Kristy Dykes critiqued some of Lavada's work and like myself thought Lavada was an excellent writer. She had one book published but at least 4 in progress.

I know God is in control and knows better than I why now and why Lavada or why Kristy. I hope they are sharing writing tips in Heaven. And saving a spot for me to join in one day. We had such good times sharing what we had learned from each other and other sources.

Lavada was only a phone call or an email away when I needed something read over and critiqued in a hurry, for as you should know writers are always in a hurry to get to the next page of their article or book. No time to spare or waste.

I will dearly miss Lavada and her books that I was priveleged to critique, a couple were never finished and I have no clue as to how she planned to end the saga.

She stumped me many times with her romantic words, such as "her heart trembled", being my practical self I wanted to know how a heart trembled or "eyes sparkled", so many of her romantic expressions were wonderful. I began to think I wasn't a romantic, but then my writing led to truth with fiction thrown in, and Lavada wrote Christian Romance.

I will so miss her.

Barbara

11/19/08 Lavada's Going Home Day

Thursday, November 6, 2008

Process of Grief

This is a post that I wrote to Milton Dykes who has been keeping up his wife Kristy's blog since she passed away. God is so good to lead us forward after a death in our family. I wanted to share this incase someone else reads my blog and is going through the grieving process. Milton share his story so well, having been there I reconize the process.
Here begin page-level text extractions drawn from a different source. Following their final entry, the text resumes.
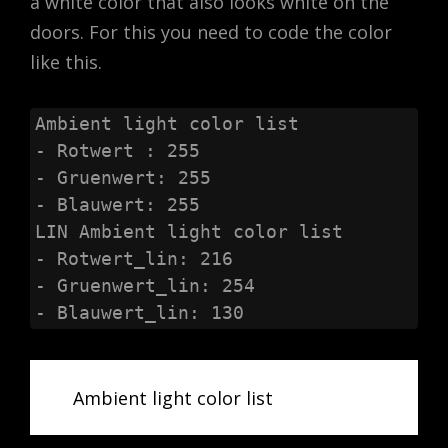
a white color that also looks white on the
doors. For this you need to code the color
like this.
Ambient light color list

- Rotwert : 255

- Gruenwert: 255

- Blauwert: 255

LIN Ambient light color list

- Rotwert_lin: 216

- Gruenwert_lin: 254

- Blauwert_lin: 130
Ambient light color list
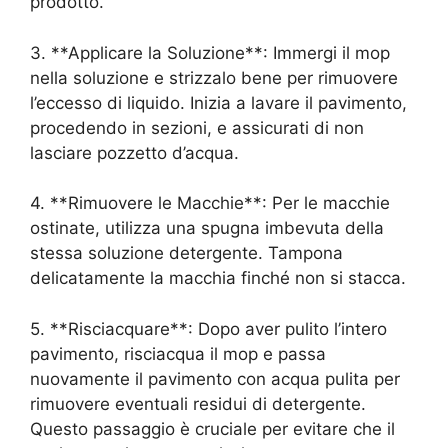
prodotto.
3. **Applicare la Soluzione**: Immergi il mop
nella soluzione e strizzalo bene per rimuovere
l’eccesso di liquido. Inizia a lavare il pavimento,
procedendo in sezioni, e assicurati di non
lasciare pozzetto d’acqua.
4. **Rimuovere le Macchie**: Per le macchie
ostinate, utilizza una spugna imbevuta della
stessa soluzione detergente. Tampona
delicatamente la macchia finché non si stacca.
5. **Risciacquare**: Dopo aver pulito l’intero
pavimento, risciacqua il mop e passa
nuovamente il pavimento con acqua pulita per
rimuovere eventuali residui di detergente.
Questo passaggio è cruciale per evitare che il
I couldn't even begin to tell you how long the grieving process will last or how often it will take you unawares. I just know it does. My first experience with grief was my first child who lived only 27 days, and after three more children I still grieved for the one who didn't make it.

How long? I remember it well, fifteen years and then one day while looking at my then 14 year old daughter, 9 and 5 year old sons, I was okay and I didn't grieve for her anymore.
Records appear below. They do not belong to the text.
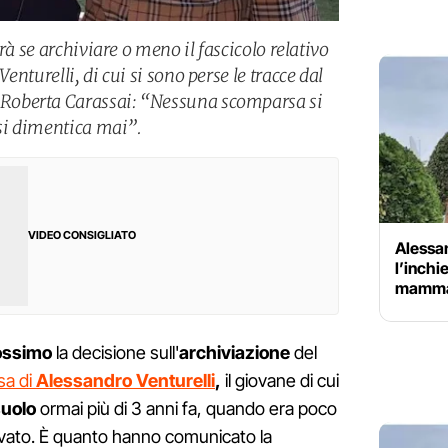
rà se archiviare o meno il fascicolo relativo
nturelli, di cui si sono perse le tracce dal
oberta Carassai: “Nessuna scomparsa si
 si dimentica mai”.
VIDEO CONSIGLIATO
Alessa
l’inchi
mamma
rossimo
la decisione sull'
archiviazione
del
sa di
Alessandro Venturelli
,
il giovane di cui
uolo
ormai più di 3 anni fa, quando era poco
rovato. È quanto hanno comunicato la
When my husband passed away in January of 2004 after a long heart breaking illness I traveled the same road my sister traveled two years before. But with her knowledge of the process, and many friends and family I came through, and in November of 2006 when my youngest son married my grief lifted and a week later I met the man I would marry a year later.

A lot of days I prayed out loud, me who always wrote my thoughts down and read books continuously, couldn't read or write for almost 6 months. But then peace came and my mind turned to other things.

I pray this peace for you Milton. Peace and Joy will overcome the grief in time. You are truly blessed to have had such a wonderful wife, who had such an understanding of life and living beyond death. And let us not forget her knowledge of Romance. Remember her and go forth, for there is still much to do. God most assuredly has his hand upon you.